Saved data entries
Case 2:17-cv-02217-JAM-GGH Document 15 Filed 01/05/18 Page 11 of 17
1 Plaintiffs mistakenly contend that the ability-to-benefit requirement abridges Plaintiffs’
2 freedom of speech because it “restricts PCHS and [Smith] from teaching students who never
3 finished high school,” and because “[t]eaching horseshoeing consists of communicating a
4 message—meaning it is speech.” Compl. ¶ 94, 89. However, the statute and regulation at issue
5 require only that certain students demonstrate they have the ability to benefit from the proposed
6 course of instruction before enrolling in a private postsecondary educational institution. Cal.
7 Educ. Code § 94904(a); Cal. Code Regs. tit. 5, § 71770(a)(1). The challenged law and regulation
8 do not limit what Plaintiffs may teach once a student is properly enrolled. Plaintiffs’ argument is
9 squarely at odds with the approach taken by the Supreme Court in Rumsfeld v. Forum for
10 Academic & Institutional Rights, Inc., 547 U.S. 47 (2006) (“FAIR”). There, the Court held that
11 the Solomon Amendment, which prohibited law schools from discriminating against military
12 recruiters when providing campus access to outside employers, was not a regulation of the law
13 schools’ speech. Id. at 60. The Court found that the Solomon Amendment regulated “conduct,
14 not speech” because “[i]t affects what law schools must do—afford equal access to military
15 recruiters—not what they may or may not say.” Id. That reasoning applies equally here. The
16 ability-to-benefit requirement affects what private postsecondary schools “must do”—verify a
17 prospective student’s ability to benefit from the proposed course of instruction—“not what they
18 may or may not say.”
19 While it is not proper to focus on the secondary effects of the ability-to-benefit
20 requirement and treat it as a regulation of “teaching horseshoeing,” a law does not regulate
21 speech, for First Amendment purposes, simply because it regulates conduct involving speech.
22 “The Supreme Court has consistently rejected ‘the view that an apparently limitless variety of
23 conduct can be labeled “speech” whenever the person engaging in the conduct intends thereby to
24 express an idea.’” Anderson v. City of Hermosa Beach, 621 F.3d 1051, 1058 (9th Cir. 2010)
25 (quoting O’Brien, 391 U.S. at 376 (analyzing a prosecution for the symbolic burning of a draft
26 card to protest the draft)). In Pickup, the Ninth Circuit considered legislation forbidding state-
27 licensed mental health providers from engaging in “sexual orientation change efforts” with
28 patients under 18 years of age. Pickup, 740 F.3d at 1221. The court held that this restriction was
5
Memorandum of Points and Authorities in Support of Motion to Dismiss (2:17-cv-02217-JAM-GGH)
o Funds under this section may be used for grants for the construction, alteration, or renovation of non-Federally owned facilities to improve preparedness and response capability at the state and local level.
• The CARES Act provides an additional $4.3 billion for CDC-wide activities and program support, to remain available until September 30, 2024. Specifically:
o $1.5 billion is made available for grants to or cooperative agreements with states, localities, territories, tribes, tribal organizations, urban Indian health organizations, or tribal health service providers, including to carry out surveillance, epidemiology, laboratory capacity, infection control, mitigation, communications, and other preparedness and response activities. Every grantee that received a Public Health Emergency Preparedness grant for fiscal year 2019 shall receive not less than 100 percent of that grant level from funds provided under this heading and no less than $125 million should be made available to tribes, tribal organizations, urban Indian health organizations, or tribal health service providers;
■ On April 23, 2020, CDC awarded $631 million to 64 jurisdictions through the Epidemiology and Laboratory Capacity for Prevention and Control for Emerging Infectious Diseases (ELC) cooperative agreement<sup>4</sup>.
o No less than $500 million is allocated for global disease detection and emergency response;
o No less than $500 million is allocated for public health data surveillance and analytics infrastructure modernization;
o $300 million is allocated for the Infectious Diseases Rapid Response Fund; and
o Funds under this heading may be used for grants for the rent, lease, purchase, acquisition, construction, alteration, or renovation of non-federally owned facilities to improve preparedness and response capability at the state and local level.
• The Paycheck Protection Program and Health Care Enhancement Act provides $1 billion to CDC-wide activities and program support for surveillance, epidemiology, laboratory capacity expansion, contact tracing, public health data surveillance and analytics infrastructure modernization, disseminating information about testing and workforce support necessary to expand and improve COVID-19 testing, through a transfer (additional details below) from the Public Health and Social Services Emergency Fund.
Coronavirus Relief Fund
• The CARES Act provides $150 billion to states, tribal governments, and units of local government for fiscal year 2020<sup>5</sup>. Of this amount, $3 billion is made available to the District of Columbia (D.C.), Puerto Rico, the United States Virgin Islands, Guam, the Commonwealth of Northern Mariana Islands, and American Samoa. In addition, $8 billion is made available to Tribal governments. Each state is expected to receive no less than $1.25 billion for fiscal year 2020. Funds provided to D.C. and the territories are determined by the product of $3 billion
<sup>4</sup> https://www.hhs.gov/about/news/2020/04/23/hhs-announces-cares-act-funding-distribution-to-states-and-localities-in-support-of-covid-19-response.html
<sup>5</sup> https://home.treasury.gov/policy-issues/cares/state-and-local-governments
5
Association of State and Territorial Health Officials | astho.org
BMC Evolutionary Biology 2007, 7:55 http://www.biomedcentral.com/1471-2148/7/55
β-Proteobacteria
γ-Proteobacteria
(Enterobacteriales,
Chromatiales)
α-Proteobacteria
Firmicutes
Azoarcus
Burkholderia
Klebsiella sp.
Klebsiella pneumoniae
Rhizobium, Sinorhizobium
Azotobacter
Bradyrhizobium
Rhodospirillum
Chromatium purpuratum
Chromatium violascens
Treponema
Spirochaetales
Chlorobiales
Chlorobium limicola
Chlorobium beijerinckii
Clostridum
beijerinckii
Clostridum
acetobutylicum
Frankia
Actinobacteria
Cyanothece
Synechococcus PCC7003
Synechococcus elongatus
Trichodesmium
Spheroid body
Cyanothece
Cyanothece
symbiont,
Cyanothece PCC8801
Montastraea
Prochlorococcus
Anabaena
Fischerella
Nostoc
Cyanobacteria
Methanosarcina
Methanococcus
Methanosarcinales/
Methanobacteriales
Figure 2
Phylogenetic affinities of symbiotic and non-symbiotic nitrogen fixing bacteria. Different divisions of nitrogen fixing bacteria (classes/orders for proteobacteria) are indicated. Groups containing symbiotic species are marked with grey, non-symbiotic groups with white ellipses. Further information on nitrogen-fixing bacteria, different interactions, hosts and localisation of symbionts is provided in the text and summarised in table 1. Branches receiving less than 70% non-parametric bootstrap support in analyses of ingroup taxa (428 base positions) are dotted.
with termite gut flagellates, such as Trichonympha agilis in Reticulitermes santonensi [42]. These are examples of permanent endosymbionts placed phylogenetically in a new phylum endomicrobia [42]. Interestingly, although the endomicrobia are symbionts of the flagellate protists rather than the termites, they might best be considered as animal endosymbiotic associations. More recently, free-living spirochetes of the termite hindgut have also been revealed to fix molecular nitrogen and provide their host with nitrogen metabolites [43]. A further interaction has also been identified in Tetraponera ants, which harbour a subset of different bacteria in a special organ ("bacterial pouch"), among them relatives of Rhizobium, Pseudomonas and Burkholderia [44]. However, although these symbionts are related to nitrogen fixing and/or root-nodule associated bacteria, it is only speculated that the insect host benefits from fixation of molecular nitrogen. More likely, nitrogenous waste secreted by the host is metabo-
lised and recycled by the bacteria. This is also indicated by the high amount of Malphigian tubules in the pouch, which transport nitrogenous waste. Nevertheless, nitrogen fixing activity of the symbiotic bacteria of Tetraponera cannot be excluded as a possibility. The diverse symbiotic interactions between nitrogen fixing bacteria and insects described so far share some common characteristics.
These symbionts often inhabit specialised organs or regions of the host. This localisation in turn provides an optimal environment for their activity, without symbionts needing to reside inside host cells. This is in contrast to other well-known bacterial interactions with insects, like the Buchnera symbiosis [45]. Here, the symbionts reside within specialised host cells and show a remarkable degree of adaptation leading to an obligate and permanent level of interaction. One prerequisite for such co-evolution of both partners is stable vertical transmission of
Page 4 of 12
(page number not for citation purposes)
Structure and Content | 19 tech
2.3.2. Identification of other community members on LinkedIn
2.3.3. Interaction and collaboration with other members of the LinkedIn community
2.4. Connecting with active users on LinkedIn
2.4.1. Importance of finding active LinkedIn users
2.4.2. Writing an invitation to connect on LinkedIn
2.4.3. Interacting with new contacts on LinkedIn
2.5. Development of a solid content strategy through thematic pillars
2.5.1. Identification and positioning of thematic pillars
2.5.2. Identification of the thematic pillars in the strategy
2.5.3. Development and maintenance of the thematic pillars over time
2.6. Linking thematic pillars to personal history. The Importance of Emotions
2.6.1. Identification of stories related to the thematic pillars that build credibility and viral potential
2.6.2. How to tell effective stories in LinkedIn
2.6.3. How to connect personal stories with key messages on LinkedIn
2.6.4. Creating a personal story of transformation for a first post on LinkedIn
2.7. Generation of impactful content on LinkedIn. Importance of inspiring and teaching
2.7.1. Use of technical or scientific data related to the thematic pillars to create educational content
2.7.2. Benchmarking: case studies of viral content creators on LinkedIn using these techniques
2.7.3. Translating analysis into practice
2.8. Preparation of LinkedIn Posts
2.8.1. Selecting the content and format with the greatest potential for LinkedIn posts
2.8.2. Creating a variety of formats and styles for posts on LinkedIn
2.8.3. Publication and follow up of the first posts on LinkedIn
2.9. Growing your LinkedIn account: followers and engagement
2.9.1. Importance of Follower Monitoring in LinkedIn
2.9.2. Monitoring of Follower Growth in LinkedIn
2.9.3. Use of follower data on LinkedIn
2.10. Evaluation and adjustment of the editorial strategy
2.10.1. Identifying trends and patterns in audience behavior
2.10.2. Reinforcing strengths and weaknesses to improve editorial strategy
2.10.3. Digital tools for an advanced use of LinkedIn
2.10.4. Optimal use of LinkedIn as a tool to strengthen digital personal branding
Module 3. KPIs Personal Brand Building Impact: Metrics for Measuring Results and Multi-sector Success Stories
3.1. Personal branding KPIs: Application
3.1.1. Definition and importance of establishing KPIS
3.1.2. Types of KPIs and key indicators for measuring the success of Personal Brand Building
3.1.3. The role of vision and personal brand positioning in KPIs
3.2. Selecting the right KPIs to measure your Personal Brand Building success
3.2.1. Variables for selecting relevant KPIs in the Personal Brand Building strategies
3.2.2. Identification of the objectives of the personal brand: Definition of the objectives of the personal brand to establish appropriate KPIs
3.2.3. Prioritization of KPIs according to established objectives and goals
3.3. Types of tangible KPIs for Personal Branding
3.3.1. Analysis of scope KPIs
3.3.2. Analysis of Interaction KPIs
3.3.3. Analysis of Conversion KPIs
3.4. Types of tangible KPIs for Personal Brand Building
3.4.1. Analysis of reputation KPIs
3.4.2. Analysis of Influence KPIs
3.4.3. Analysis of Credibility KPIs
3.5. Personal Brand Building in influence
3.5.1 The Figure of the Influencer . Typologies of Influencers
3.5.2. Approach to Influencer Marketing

**WHAT IS BEING ASKED**
Count the lines above that contain "affects", and give only the number.

**SOLUTION**
2